1. Approve the Ladle to move the debt tokens (permit)
2. Call user_checkpoint to update the user rewards before any transfer that would erase them (route)
3. Move the debt tokens to the debt token contract (transfer)
4. Update accounting, burn debt tokens and transfer out collateral to the ConvexYieldWrapper (pour)
5. Unwrap the wrappedConvex and send the resulting convex to the user. This checkpoints rewards. (route)
6. If desired, claim rewards from the ConvexYieldWrapper (route)

To facilitate audit the original ConvexStakingWrapper has maintained the existing functionality, and all changes are limited to upgrades to integrate it with our codebase. New features are implemented in the ConvexYieldWrapper that inherits from it.

All governance actions in the Yield Protocol are previously tested in blockchain forks and go through several layers of verification before committing them to the mainnet. Any check in smart contracts to verify that a governance change doesn't contain an error is considered superfluous.

Users are not expected to interact directly with the smart contracts, and it is accepted that they might suffer a loss by doing so. The smart contracts must be interacted with in very specific ways, usually by batching a number of calls in the same transaction. Recipes for borrowing and repaying debt have been included in this README, although other recipes exist and will be created in the future.

The recipes for safe interaction are implemented in our approved frontends. Interacting with the smart contracts using an unapproved frontend might lead to a loss of assets and users are not advised to do so.

However, what is never to be expected is that one user interacting with the smart contracts in any way could cause a loss for a different user.

The design of vault addition and removal is intended so that the vault registry in the ConvexYieldWrapper can be updated by anyone. An update should only benefit an account, and never represent a loss for the caller or the vault owner.

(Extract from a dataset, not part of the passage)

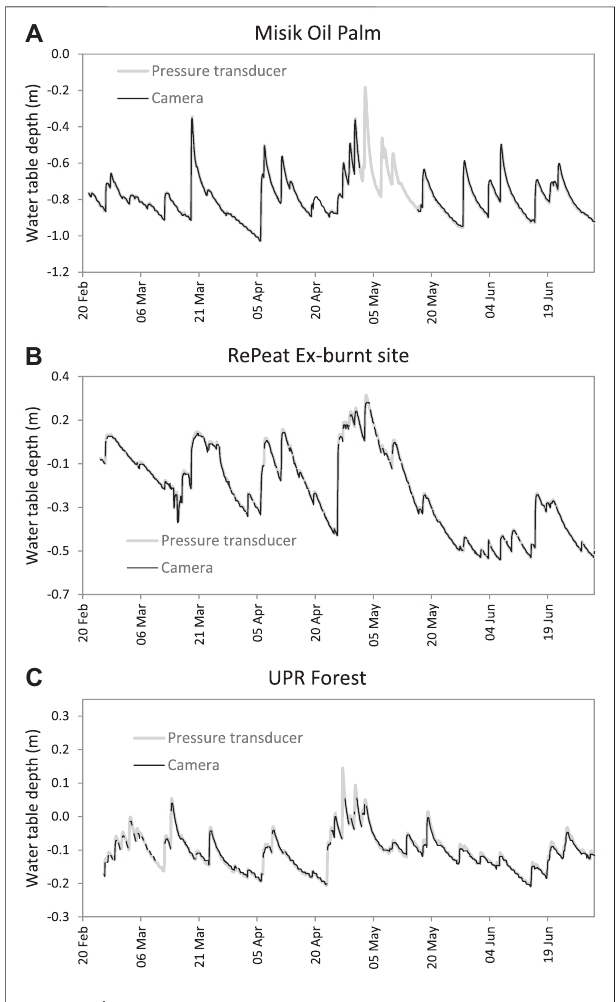
FIGURE8| Hourlytimeseriesofwatertabledataderivedfromcamerasand pressure transducers over a 4-month period from February to June 2020). Note that y -axes vary between panels depending on the observed range of variation at the site, to facilitate comparison of logger and camera performance. (A – C) arethereassiteidenti fi erstoenablespeci fi cpanelstobereferencedfromthetext.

Losses to an account caused by that same account failing to add or remove a vault when appropriate are accepted.

• The math in the ConvexStakingWrapper that has been modified to not use the safe math as solidity version was upgraded.
• Mismanagement of vaults in the ConvexYieldWrapper.
• Math and decimals in Cvx3CrvOracle._peek()

• We intentionally do not check the validity of contract addresses using isContract or some other means.
• We intentionally did not make use of custom errors in spite of the potential gas savings.
• The length of each revert string is intentional and we do not wish to save gas by shortening them.
• We intentionally did not apply "unchecked" to the incrementing of loop counter variables, preferring readability to small runtime gas savings.
• Any "missing" address == 0 checks were intentionally omitted to save gas.
• We have intentionally inlined as much logic as we care to and do not wish to save any additional runtime gas by inlining more.
• We have abstracted as much logic as we care to and do not wish to reduce bytecode size to save deployment gas by abstracting more.
• In Cvx3CrvOracle.sol, peek() and get() both point to the same internal fn _peek(), however get() is transactional. This is all done intentionally to emulate behavior of Yield oracles.
• We intentionally chose not to use Yul for minor gas savings in favor of readability.
• In general, we are not going to change our code for small gas optimizations less than 100 gas

• We intentionally use all-caps variable names instead of mixed case for state variables DAI, USDC, USDT, and IWETH9.
• We intentionally use PascalCase for certain function names to be consistent with the contracts these were based on.
• We intentionally use snake_case for certain variable names to be consistent with the contracts these were based on.
• We intentionally use variable name I to represent integral to be consistent with the contracts these were based on.

• We intentionally only include @notice and @dev comments for contracts and functions when we think it is helpful. If it is omitted, it is intentional.